**Written request:** Retype every line of the records below without any change.

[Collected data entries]
>>>

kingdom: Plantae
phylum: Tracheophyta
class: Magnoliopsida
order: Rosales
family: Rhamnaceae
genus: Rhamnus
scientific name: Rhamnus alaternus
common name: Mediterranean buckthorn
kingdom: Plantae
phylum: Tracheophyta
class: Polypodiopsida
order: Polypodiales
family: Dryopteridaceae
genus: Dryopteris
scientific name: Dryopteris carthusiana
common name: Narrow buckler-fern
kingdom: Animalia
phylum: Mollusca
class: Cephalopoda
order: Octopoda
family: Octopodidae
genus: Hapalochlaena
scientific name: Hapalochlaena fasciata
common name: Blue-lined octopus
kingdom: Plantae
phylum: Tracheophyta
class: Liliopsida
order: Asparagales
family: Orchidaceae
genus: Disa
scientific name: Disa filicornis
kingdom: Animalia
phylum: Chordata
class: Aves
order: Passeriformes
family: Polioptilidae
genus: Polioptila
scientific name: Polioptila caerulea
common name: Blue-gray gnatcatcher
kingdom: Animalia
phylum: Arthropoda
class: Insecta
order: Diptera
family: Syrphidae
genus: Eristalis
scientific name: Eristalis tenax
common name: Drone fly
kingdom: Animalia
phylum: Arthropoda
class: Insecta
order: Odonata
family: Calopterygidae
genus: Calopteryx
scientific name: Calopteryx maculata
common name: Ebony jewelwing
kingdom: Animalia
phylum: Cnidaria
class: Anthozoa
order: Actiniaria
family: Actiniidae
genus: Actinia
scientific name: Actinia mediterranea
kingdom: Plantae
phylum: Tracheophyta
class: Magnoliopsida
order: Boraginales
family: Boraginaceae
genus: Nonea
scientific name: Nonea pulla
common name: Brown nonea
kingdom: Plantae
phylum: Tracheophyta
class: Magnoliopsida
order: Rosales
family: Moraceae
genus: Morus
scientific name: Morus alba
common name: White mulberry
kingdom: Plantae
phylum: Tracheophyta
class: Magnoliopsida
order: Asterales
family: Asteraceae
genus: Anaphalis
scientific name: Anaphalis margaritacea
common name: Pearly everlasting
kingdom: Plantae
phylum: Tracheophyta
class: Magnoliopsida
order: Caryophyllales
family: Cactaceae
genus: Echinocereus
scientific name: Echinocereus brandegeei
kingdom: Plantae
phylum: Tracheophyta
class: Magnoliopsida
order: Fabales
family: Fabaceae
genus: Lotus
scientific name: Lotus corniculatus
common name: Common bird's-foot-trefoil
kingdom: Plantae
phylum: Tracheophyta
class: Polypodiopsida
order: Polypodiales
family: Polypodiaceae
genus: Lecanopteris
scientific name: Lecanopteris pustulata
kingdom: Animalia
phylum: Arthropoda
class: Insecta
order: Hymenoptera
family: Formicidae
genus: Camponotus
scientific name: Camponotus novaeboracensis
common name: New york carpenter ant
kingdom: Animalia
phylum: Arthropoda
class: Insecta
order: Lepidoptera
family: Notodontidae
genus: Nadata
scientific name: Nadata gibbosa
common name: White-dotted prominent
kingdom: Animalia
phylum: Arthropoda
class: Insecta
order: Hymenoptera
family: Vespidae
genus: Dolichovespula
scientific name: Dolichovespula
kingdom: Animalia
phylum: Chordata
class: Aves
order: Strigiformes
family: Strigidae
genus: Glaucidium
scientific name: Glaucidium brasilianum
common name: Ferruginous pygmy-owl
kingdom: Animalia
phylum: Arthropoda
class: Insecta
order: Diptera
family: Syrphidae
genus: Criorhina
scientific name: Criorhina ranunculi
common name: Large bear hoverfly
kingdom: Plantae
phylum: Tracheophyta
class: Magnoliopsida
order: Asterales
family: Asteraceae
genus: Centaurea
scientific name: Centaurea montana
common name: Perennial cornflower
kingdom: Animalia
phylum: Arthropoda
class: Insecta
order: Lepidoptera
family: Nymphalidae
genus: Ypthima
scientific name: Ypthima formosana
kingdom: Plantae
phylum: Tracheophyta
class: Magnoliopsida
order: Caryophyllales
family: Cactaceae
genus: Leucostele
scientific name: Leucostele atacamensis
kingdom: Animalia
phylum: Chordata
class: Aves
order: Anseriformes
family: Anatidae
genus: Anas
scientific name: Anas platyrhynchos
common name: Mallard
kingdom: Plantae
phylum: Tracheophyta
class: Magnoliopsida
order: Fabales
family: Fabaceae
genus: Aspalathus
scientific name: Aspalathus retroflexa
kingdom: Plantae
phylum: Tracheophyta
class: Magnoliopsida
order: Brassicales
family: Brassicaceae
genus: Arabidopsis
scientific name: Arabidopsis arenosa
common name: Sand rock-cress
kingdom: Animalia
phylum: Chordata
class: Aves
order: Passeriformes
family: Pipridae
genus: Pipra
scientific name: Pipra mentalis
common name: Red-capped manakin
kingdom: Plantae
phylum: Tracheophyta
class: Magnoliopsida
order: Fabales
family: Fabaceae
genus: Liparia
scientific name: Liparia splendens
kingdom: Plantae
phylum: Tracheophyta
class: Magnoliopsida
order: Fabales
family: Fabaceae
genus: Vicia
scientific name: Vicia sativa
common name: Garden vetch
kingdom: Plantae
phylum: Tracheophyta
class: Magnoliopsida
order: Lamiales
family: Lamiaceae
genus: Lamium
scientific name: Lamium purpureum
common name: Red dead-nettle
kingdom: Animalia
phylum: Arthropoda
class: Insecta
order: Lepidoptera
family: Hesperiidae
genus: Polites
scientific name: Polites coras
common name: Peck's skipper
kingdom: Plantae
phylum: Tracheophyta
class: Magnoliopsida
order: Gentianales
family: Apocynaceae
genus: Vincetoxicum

<<<

**Output for this exercise:**
kingdom: Plantae
phylum: Tracheophyta
class: Magnoliopsida
order: Rosales
family: Rhamnaceae
genus: Rhamnus
scientific name: Rhamnus alaternus
common name: Mediterranean buckthorn
kingdom: Plantae
phylum: Tracheophyta
class: Polypodiopsida
order: Polypodiales
family: Dryopteridaceae
genus: Dryopteris
scientific name: Dryopteris carthusiana
common name: Narrow buckler-fern
kingdom: Animalia
phylum: Mollusca
class: Cephalopoda
order: Octopoda
family: Octopodidae
genus: Hapalochlaena
scientific name: Hapalochlaena fasciata
common name: Blue-lined octopus
kingdom: Plantae
phylum: Tracheophyta
class: Liliopsida
order: Asparagales
family: Orchidaceae
genus: Disa
scientific name: Disa filicornis
kingdom: Animalia
phylum: Chordata
class: Aves
order: Passeriformes
family: Polioptilidae
genus: Polioptila
scientific name: Polioptila caerulea
common name: Blue-gray gnatcatcher
kingdom: Animalia
phylum: Arthropoda
class: Insecta
order: Diptera
family: Syrphidae
genus: Eristalis
scientific name: Eristalis tenax
common name: Drone fly
kingdom: Animalia
phylum: Arthropoda
class: Insecta
order: Odonata
family: Calopterygidae
genus: Calopteryx
scientific name: Calopteryx maculata
common name: Ebony jewelwing
kingdom: Animalia
phylum: Cnidaria
class: Anthozoa
order: Actiniaria
family: Actiniidae
genus: Actinia
scientific name: Actinia mediterranea
kingdom: Plantae
phylum: Tracheophyta
class: Magnoliopsida
order: Boraginales
family: Boraginaceae
genus: Nonea
scientific name: Nonea pulla
common name: Brown nonea
kingdom: Plantae
phylum: Tracheophyta
class: Magnoliopsida
order: Rosales
family: Moraceae
genus: Morus
scientific name: Morus alba
common name: White mulberry
kingdom: Plantae
phylum: Tracheophyta
class: Magnoliopsida
order: Asterales
family: Asteraceae
genus: Anaphalis
scientific name: Anaphalis margaritacea
common name: Pearly everlasting
kingdom: Plantae
phylum: Tracheophyta
class: Magnoliopsida
order: Caryophyllales
family: Cactaceae
genus: Echinocereus
scientific name: Echinocereus brandegeei
kingdom: Plantae
phylum: Tracheophyta
class: Magnoliopsida
order: Fabales
family: Fabaceae
genus: Lotus
scientific name: Lotus corniculatus
common name: Common bird's-foot-trefoil
kingdom: Plantae
phylum: Tracheophyta
class: Polypodiopsida
order: Polypodiales
family: Polypodiaceae
genus: Lecanopteris
scientific name: Lecanopteris pustulata
kingdom: Animalia
phylum: Arthropoda
class: Insecta
order: Hymenoptera
family: Formicidae
genus: Camponotus
scientific name: Camponotus novaeboracensis
common name: New york carpenter ant
kingdom: Animalia
phylum: Arthropoda
class: Insecta
order: Lepidoptera
family: Notodontidae
genus: Nadata
scientific name: Nadata gibbosa
common name: White-dotted prominent
kingdom: Animalia
phylum: Arthropoda
class: Insecta
order: Hymenoptera
family: Vespidae
genus: Dolichovespula
scientific name: Dolichovespula
kingdom: Animalia
phylum: Chordata
class: Aves
order: Strigiformes
family: Strigidae
genus: Glaucidium
scientific name: Glaucidium brasilianum
common name: Ferruginous pygmy-owl
kingdom: Animalia
phylum: Arthropoda
class: Insecta
order: Diptera
family: Syrphidae
genus: Criorhina
scientific name: Criorhina ranunculi
common name: Large bear hoverfly
kingdom: Plantae
phylum: Tracheophyta
class: Magnoliopsida
order: Asterales
family: Asteraceae
genus: Centaurea
scientific name: Centaurea montana
common name: Perennial cornflower
kingdom: Animalia
phylum: Arthropoda
class: Insecta
order: Lepidoptera
family: Nymphalidae
genus: Ypthima
scientific name: Ypthima formosana
kingdom: Plantae
phylum: Tracheophyta
class: Magnoliopsida
order: Caryophyllales
family: Cactaceae
genus: Leucostele
scientific name: Leucostele atacamensis
kingdom: Animalia
phylum: Chordata
class: Aves
order: Anseriformes
family: Anatidae
genus: Anas
scientific name: Anas platyrhynchos
common name: Mallard
kingdom: Plantae
phylum: Tracheophyta
class: Magnoliopsida
order: Fabales
family: Fabaceae
genus: Aspalathus
scientific name: Aspalathus retroflexa
kingdom: Plantae
phylum: Tracheophyta
class: Magnoliopsida
order: Brassicales
family: Brassicaceae
genus: Arabidopsis
scientific name: Arabidopsis arenosa
common name: Sand rock-cress
kingdom: Animalia
phylum: Chordata
class: Aves
order: Passeriformes
family: Pipridae
genus: Pipra
scientific name: Pipra mentalis
common name: Red-capped manakin
kingdom: Plantae
phylum: Tracheophyta
class: Magnoliopsida
order: Fabales
family: Fabaceae
genus: Liparia
scientific name: Liparia splendens
kingdom: Plantae
phylum: Tracheophyta
class: Magnoliopsida
order: Fabales
family: Fabaceae
genus: Vicia
scientific name: Vicia sativa
common name: Garden vetch
kingdom: Plantae
phylum: Tracheophyta
class: Magnoliopsida
order: Lamiales
family: Lamiaceae
genus: Lamium
scientific name: Lamium purpureum
common name: Red dead-nettle
kingdom: Animalia
phylum: Arthropoda
class: Insecta
order: Lepidoptera
family: Hesperiidae
genus: Polites
scientific name: Polites coras
common name: Peck's skipper
kingdom: Plantae
phylum: Tracheophyta
class: Magnoliopsida
order: Gentianales
family: Apocynaceae
genus: Vincetoxicum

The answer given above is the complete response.